The irony here is that the intention of advocates of Codes of Conduct is generally to protect minorities, but that in practice they may in some cases achieve the opposite.
Protecting the Expression of Unpopular Views (in some cases)
Sometimes it might actually be appropriate to prioritise freedom of speech over someone else’s right to not be offended. Sometimes it’s better to let people debate points of view that they may find challenging or even downright offensive.
I grant you that at most technology related conferences, this won’t be relevant, but I find Ashe Dryden’s assertion that this point can be addressed by stating that “free speech laws do not apply to harassment” overly simplistic, even leaving aside the obvious point that the United States Constitution, wonderful as it is, doesn’t actually apply over most of the surface of the Earth. It occasionally does all of us good to hear views we don’t like or agree with, even views we find offensive, if only because it makes us think.
(FWIW, I can imagine that this might become a problem if you wanted to have a conference talk or panel about gender politics in technology, which is something of a live issue at the moment; it’s very likely going to involve, one way or another, things that someone or other feels are “offensive verbal comments related to gender”. If you think not, imagine inviting e.g. Milo Yiannopoulos to debate with Brianna Wu, assuming you could get them to sit on the same stage.)
All of this is only my opinion, and hopefully I’ve explained above why I think this way.
Organisers certainly should have procedures to deal with poor behaviour by attendees, or with situations where one attendee is upsetting another somehow.
It would be wise to put these procedures in the Terms and Conditions.
It would be wise to train conference staff to follow these procedures (e.g. insisting that they report complaints up the chain to organisers until they reach someone you trust to deal with them sensibly).
Trying to codify what constitutes good or bad behaviour creates problems, and it’s probably better to use very general language in your Ts & Cs, instead of trying to write an explicit Code of Conduct.
If someone breaks the law, or is alleged to have done so, you really should consider letting the police deal with it, whatever your opinion of their effectiveness might be.
Attendees outside of your venue will be exposed to people who are not at your conference and are not subject to your Code of Conduct at all anyway (this potentially includes anyone you kick out for violating your Code of Conduct). As such, Codes of Conduct do not “protect” attendees. At best, if carefully drafted, they may protect conference organisers from future lawsuits.

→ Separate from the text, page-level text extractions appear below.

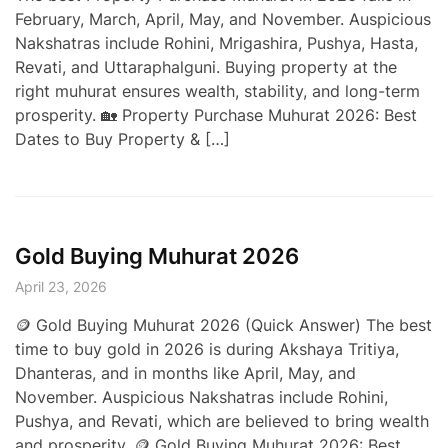
February, March, April, May, and November. Auspicious
Nakshatras include Rohini, Mrigashira, Pushya, Hasta,
Revati, and Uttaraphalguni. Buying property at the
right muhurat ensures wealth, stability, and long-term
prosperity. 🏡 Property Purchase Muhurat 2026: Best
Dates to Buy Property & […]
Gold Buying Muhurat 2026
April 23, 2026
🪙 Gold Buying Muhurat 2026 (Quick Answer) The best
time to buy gold in 2026 is during Akshaya Tritiya,
Dhanteras, and in months like April, May, and
November. Auspicious Nakshatras include Rohini,
Pushya, and Revati, which are believed to bring wealth
and prosperity. 🪙 Gold Buying Muhurat 2026: Best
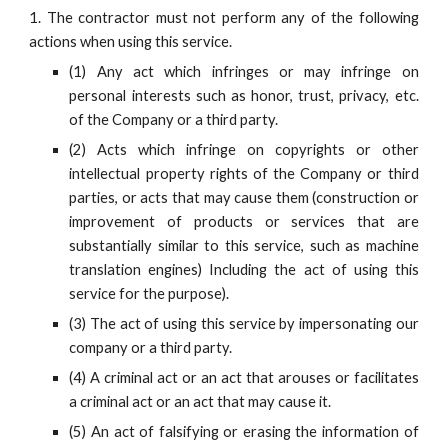
1. The contractor must not perform any of the following
actions when using this service.
(1) Any act which infringes or may infringe on
personal interests such as honor, trust, privacy, etc.
of the Company or a third party.
(2) Acts which infringe on copyrights or other
intellectual property rights of the Company or third
parties, or acts that may cause them (construction or
improvement of products or services that are
substantially similar to this service, such as machine
translation engines) Including the act of using this
service for the purpose).
(3) The act of using this service by impersonating our
company or a third party.
(4) A criminal act or an act that arouses or facilitates
a criminal act or an act that may cause it.
(5) An act of falsifying or erasing the information of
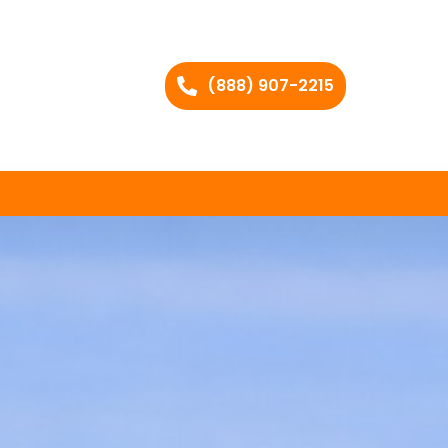
(888) 907-2215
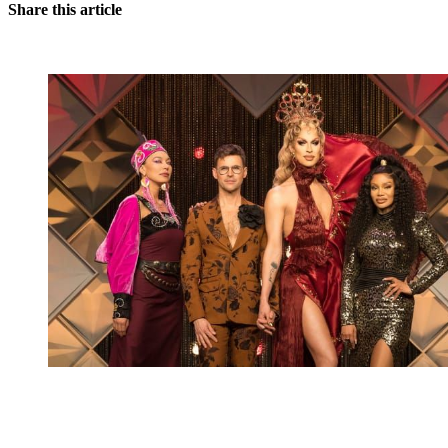
Share this article
You're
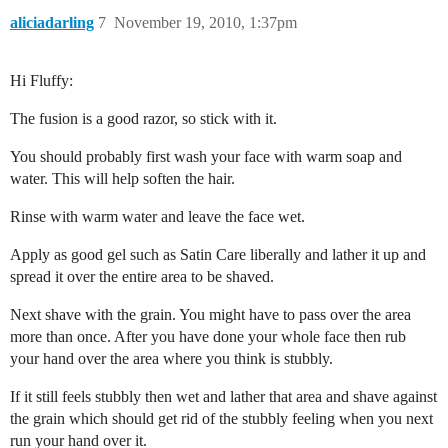
aliciadarling
7
November 19, 2010, 1:37pm
Hi Fluffy:
The fusion is a good razor, so stick with it.
You should probably first wash your face with warm soap and
water. This will help soften the hair.
Rinse with warm water and leave the face wet.
Apply as good gel such as Satin Care liberally and lather it up and
spread it over the entire area to be shaved.
Next shave with the grain. You might have to pass over the area
more than once. After you have done your whole face then rub
your hand over the area where you think is stubbly.
If it still feels stubbly then wet and lather that area and shave against
the grain which should get rid of the stubbly feeling when you next
run your hand over it.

Whether you have a Code of Conduct or not, you should consult a lawyer to avoid creating problems for yourself down the road.
There is nothing wrong with telling your attendees you expect them to behave themselves, drawing to their attention the fact that there are children present, telling them that you expect them not to stream pornography over the conference WiFi and so on. This is not the same as having a formal Code of Conduct.
Codes of Conduct mainly protect the conference organiser (and only if they are carefully worded); they don’t protect attendees. Defining what is and is not acceptable is hard, and boils down to subjective judgement anyway. Better to put procedures in place, stick them in your Ts & Cs, and train conference staff appropriately.